I have an 08 GTI with the 6 cd/mp3 and sat headunit. I have the ipod adapter in the center armrest.
The new 3gs iphone is too wide to fit into that center armrest adapter.
What is the best solution for iphone 3gs charging and playback?
Can I just widen the existing adapter with a dremel so a 3gs will fit? Will it charge if I do that?
Thanks for any help.


----------



## BeanSauer (May 20, 2009)

*Re: How to use iphone 3gs with mkV oem armrest adapter? (saaber2)*

yeah im wondering the same thing with my rabbit.


----------



## BeanSauer (May 20, 2009)

anyone??


----------



## Stormtrooper23 (Jan 26, 2009)

Go to CableJive.com and you'll find some extensions cords.

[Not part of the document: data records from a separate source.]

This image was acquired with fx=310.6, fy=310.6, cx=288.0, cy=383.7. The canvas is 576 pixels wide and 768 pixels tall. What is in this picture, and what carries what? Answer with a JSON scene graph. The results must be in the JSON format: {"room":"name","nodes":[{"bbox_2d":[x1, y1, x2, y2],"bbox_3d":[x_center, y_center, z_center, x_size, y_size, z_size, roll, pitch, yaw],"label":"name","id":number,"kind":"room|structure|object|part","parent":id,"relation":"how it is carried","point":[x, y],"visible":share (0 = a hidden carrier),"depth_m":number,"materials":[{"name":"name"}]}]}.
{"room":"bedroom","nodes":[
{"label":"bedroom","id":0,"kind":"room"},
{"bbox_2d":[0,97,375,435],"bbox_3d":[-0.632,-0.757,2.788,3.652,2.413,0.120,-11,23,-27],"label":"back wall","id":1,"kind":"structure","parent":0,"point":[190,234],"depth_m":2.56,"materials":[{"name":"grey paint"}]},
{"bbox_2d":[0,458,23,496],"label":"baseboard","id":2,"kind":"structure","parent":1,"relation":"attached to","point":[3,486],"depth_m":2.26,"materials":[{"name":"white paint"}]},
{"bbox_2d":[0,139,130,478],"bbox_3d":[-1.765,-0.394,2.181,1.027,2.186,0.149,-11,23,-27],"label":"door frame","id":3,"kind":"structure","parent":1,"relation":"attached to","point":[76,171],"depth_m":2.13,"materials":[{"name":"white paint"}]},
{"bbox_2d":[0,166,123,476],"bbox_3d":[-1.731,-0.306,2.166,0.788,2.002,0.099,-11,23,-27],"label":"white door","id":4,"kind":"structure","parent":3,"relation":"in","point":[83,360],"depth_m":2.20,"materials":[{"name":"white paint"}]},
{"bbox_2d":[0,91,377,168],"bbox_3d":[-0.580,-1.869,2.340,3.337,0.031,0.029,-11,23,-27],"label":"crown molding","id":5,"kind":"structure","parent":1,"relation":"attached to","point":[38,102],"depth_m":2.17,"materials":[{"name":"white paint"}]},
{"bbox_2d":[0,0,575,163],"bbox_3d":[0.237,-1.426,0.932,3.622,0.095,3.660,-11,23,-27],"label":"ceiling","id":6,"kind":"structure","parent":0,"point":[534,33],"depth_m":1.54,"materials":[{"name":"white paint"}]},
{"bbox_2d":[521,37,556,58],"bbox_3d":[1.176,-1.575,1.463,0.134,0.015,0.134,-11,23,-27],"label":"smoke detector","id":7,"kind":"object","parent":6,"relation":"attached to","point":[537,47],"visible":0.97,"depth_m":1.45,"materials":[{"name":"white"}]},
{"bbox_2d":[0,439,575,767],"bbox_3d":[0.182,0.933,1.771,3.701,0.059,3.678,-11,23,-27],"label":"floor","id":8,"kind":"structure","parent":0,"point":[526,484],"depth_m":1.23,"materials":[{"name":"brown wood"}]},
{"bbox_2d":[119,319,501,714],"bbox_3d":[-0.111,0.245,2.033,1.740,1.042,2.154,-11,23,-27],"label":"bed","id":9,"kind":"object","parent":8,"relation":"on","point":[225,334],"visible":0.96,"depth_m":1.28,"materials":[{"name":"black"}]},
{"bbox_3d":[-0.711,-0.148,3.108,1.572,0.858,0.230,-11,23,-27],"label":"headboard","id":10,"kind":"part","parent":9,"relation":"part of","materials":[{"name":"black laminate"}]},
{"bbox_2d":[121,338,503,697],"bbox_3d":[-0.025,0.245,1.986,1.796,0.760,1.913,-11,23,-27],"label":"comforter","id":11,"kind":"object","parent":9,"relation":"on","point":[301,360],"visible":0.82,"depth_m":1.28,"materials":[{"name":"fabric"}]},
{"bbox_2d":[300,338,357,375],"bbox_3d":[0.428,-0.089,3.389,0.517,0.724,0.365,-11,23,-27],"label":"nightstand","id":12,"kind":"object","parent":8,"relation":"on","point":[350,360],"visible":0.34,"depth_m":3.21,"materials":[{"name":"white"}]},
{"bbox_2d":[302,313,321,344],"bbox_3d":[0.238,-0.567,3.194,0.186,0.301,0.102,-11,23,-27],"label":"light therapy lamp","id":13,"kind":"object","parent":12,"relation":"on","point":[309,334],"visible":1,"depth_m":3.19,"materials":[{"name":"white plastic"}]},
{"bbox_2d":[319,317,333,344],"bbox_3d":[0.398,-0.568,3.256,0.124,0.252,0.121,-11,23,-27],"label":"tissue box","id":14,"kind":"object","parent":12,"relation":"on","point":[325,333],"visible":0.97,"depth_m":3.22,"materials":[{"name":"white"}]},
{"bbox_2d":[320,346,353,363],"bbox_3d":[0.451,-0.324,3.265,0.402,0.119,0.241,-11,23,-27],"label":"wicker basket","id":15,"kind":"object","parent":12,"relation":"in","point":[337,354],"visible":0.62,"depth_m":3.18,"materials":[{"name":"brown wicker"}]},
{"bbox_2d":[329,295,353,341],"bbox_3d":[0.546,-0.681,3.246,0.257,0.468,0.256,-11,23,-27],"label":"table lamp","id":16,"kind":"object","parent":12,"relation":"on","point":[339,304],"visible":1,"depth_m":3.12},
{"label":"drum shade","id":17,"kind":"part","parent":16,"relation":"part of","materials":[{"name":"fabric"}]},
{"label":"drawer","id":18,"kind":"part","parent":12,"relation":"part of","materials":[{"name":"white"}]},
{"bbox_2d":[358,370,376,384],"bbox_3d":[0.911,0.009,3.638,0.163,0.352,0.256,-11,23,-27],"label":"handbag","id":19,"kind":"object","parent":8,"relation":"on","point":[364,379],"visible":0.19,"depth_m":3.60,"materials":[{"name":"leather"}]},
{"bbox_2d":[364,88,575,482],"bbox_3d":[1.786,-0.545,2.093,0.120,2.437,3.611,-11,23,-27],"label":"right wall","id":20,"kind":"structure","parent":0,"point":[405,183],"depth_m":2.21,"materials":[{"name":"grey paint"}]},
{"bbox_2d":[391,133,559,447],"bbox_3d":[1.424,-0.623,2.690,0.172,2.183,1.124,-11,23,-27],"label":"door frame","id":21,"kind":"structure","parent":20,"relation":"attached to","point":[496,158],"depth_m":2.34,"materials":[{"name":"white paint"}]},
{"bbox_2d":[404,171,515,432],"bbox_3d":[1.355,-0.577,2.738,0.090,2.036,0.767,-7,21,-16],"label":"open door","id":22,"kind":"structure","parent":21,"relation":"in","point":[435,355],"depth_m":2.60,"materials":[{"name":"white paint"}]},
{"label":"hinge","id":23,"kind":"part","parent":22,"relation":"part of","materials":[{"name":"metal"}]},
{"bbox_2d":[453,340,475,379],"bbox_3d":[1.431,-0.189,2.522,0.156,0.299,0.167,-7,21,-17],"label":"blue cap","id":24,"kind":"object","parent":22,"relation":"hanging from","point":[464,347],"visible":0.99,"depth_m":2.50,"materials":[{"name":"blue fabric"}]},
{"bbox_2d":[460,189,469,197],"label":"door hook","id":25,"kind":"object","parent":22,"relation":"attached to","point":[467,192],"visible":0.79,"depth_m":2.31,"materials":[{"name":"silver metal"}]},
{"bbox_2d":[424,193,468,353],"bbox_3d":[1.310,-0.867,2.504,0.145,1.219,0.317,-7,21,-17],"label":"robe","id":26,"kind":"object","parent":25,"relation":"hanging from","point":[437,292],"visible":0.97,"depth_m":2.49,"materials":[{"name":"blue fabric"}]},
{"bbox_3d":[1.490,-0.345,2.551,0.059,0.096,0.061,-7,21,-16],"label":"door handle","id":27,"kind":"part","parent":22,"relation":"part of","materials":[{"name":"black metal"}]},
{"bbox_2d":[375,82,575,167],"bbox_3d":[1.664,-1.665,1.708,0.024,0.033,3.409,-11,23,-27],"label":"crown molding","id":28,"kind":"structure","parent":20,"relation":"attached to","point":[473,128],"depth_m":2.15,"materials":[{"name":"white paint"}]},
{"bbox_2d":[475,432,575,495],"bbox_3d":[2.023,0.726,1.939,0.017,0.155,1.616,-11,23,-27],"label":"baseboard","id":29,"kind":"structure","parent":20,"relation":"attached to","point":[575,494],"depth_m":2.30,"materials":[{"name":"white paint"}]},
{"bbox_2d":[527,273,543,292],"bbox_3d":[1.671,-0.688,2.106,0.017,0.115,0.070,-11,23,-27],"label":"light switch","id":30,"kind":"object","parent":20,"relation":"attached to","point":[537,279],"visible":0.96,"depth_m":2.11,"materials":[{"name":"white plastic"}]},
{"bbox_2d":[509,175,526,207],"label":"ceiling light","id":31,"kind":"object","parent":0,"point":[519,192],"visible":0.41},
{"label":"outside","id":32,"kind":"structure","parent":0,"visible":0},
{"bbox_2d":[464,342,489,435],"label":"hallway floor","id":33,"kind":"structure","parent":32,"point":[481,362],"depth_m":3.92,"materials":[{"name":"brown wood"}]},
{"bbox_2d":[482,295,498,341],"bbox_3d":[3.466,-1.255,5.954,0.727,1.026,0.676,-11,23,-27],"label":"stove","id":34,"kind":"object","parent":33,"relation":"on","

Make sure read the descriptions as each cord only works to perform a specific function.


----------



## BeanSauer (May 20, 2009)

are you sure it will work though? im thinking about buying the 2 foot dock extender cable


----------



## kate59588 (Apr 6, 2010)

*Re: How to use iphone 3gs with mkV oem armrest adapter? (saaber2)*

freeware: Videora iPhone 3G S Converter 
how to play mkv on iphone3GS,
http://www.pavtube.com/mkv-con....html


_Modified by kate59588 at 12:10 AM 4-6-2010_


----------



## mrniceguy301 (Sep 25, 2008)

*Re: How to use iphone 3gs with mkV oem armrest adapter? (saaber2)*

I have the exact same question w/ the exact same car n config... except i have an iPhone 3g...
what did you end up doing??


----------